You are preparing for a long road trip through the Himalayas. You have already outfitted yourself with all the recommended gear. Your vehicle has been serviced, and you are all set to go.
There is just one issue which you don’t yet realize: the only fuel that you have access to is contaminated.
Instead of enjoying the ride on a smoothly humming engine you will spend most of your vacation hanging around roadside garages, waiting for mechanics to try to figure out just why your jeep keeps sputtering up all the time.
Replace the jeep with your company and the contaminated gas with bad data and you can see where I am going with.
The implications of bad data and poor data governance
All enterprise IT systems like ERP, CRM, and supply chain management depend on high quality data to deliver results. E-commerce would collapse without quality product and customer data.
But companies have always struggled with keeping data quality consistently high.
According to Gartner Fortune 1000 companies lose more money because of operational inefficiency because of data quality then they spend on data warehousing and CRM.
In fact, the 1-10-100 rule from Total Quality Management can be applied fairly accurately to data quality, where it costs $1 to verify a record when it’s entered into the database, $10 to cleanse it, and $100 if no action is taken.
With self service BI and predictive analytics taking center stage in driving business decisions it’s even more urgent for companies to ensure that that raw data which these tools use is as clean as possible.
But the problems are not simply limited to bad data. Some other problems include:
- Absence of a data catalog which prevents end users like business analysts from quickly finding the data they need.
- Lack of universal data definitions and usage guidelines, leading to different teams interpreting the same data differently with confusing results.
- Inability of traditional data warehousing systems to deal with big data environments like Hadoop data lakes.
These are systemic problems that you will have to tackle before you can actually get tangible benefits out of your investments in BI and predictive analytics.
Getting started with data governance
An Aberdeen Research Group has pointed out that best in class companies were three times more likely to use data quality tools that other organizations.
To get a jump on the competition these companies use Master Data Management (MDM) solutions coupled with data governance processes. While the software itself is no big deal it’s the change in culture and organizational process that will have to be given higher priority.

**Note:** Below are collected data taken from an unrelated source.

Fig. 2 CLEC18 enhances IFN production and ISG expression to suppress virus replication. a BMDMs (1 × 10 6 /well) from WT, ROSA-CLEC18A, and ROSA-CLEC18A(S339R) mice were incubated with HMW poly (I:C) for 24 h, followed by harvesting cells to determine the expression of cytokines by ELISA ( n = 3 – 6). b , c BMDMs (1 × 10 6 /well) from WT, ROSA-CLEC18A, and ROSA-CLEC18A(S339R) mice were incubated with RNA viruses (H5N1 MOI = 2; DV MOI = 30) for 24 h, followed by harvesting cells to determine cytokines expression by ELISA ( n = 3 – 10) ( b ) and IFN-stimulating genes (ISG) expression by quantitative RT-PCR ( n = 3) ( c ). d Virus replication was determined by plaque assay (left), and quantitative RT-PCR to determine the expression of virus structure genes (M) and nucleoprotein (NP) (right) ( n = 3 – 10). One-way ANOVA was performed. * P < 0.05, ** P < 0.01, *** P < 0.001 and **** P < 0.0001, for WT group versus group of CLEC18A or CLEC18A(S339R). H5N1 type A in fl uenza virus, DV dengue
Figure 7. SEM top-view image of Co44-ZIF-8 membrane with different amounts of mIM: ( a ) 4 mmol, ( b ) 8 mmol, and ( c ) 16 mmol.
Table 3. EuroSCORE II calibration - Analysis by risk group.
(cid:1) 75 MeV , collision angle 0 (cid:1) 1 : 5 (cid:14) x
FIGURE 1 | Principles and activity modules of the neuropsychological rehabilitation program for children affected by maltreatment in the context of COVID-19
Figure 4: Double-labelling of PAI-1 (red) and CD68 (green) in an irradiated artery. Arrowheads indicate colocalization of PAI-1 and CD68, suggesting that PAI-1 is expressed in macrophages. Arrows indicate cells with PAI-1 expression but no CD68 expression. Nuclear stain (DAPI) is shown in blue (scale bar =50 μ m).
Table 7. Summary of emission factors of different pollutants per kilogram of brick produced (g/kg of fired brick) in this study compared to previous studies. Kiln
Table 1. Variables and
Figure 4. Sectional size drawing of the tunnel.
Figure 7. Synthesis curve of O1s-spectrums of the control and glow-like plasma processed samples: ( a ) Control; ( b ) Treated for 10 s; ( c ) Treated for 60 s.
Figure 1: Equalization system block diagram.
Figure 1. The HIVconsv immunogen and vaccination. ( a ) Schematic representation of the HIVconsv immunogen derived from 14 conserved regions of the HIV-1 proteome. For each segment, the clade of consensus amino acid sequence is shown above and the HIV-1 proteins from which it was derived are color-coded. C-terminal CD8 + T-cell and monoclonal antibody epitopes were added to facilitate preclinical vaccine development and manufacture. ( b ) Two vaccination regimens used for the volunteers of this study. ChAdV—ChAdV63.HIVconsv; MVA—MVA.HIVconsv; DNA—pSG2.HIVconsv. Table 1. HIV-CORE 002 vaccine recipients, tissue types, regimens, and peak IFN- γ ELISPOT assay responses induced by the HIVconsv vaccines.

The elements of data governance
Here are some recommendations to get started with data governance.
- Understanding data governance issues
Every company has unique needs when it comes to data governance. The first step to getting the process started is to understand where the issues related to data originate from. Once the source is identified a sensible roadmap can be drafted.
- Don’t leave it to IT
According to Forrester less than 15% organizations had business led data governance initiatives. This is a mistake because data governance is not tactical. It is a function that should be tied to strategic goals and initiatives. The top management needs to be on board because data governance is also about changing or tweaking operating models, processes and responsibilities.
- Integrate data sources
Data governance is hard enough with a centralized and structured data repository. The problem is compounded when unstructured data that’s diffused throughout the organization crops up. When Big Data enters the picture data governance HAS to be given top priority if the organization wants to deliver an excellent customer experience and thrive in the long run.
- Appoint data stewards
Many organizations have created the post of Chief Data Officer to own the data governance process and drive strategy around it. Reporting to the CIO, this role will become increasingly important in making sure that data is clean, consistent and accessible to end users.
- Build a common data vocabulary
Data inconsistencies can cripple timely decision making. As companies become data driven there is an urgent need to globalize the definition of metrics and standards within the organization. This effort can be led by the chief data officer so that all business units can implement change management process and transition to newer standards.
Implementing better data governance processes can radically improve operational efficiency, improve compliance with regulatory standards and wring out more insights from existing data. It can also make the organization more agile and nimble.
However, because the success is dependent on humans it will take dedicated resources and commitment throughout the organization for wins to be visible. There is a high amount of effort involved but the end rewards more than make up for it.